# What needs to be done:
Continue the law firm's letter to the SEC about the Gulf Coast Oil & Gas Form 10-KSB, not the data that follows it, starting after its last sentence.

# Exercise passage:
········

GALLAGHER, BRIODY & BUTLER
                               COUNSELLORS AT LAW

                           PRINCETON FORRESTAL VILLAGE
                              155 VILLAGE BOULEVARD
                                    2ND FLOOR
THOMAS P. GALLAGHER        PRINCETON, NEW JERSEY 08540        NEW YORK OFFICE
KEVIN M. BRIODY+                    _________                 300 PARK AVENUE
JOHN K. BUTLERO                                                 17TH FLOOR
BARBARA J. COMLY*+               (609) 452-6000             NEW YORK, NY 10022
MARTIN J. CONROY               FAX: (609) 452-0090             212-938-0831
DEBORAH L. CARROLL#                                          FAX: 212-938-0917
JONATHAN M. GRISCHUK*
HERBERT P. MOORE, JR.*                                    * ALSO ADMITTED IN NY
                                                          + ALSO ADMITTED IN PA
                                                          o ALSO ADMITTED IN DC
                                                          # ADMITTED IN NY, DC
                                                                AND CT ONLY


                                                            October 20, 2008

VIA FACSIMILE (202) 772-9369

Ms. Joanna Lam
Staff Accountant
United States Securities and Exchange Commission
Division of Corporate Finance
100 F Street, N.E.
Washington, D.C. 20549-7010

         RE:      GULF COAST OIL & GAS, INC.
                  FORM 10-KSB FOR THE YEAR ENDED DECEMBER 31, 2007
                  FILE NO. 000-32747

Dear Ms. Lam:

         As discussed with you earlier today, on behalf of Gulf Coast Oil & Gas,
Inc. (the "Company") attached please find a blacklined version of selected pages
from the Company's Form 10-KSB/A for the Year Ended December 31, 2007 showing
the Company's proposed revisions to its report in response to our conversations.

········

# Dataset content:
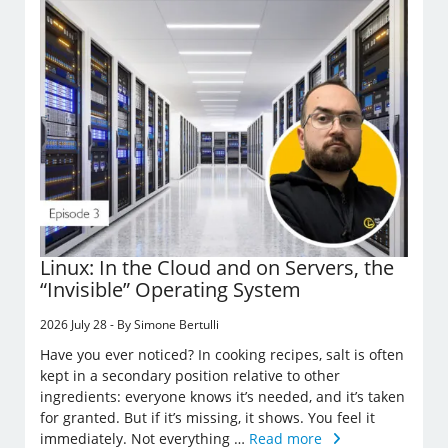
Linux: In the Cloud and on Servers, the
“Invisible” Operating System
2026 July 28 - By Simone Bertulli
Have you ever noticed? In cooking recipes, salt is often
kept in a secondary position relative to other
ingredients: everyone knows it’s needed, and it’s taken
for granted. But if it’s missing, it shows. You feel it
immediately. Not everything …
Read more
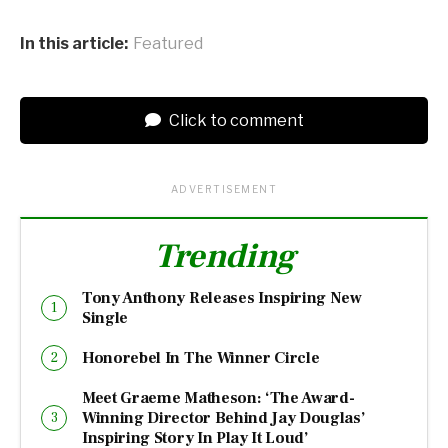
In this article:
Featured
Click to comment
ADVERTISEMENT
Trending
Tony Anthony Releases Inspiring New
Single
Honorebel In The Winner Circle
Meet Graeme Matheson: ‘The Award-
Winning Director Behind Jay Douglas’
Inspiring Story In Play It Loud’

········

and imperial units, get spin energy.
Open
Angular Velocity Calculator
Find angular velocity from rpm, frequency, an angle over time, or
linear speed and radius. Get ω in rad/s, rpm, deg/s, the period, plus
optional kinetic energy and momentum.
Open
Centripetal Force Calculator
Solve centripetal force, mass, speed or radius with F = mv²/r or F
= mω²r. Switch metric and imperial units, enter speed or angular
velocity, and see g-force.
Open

········

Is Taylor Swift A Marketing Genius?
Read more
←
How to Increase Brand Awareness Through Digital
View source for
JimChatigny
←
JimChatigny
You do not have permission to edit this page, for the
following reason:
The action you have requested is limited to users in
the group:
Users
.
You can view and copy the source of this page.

········

# Output:
Please advise whether these changes would address the Commission's comments. If
so, the Company will go ahead and file via EDGAR an amended Form 10-KSB for the
Year Ended December 31, 2007 with these changes incorporated.

         Please do not hesitate to contact me at (609) 452-6000.

                                                     Very truly yours,

                                                     /s/ Herbert P. Moore, Jr.
                                                     -------------------------
                                                     Herbert P. Moore, Jr.

CC:      Rahim Rayani, President & CEO (via email)




                                EXPLANATORY NOTE

Gulf Coast Oil & Gas, Inc. ("we" or the "Company") is filing this Amendment No.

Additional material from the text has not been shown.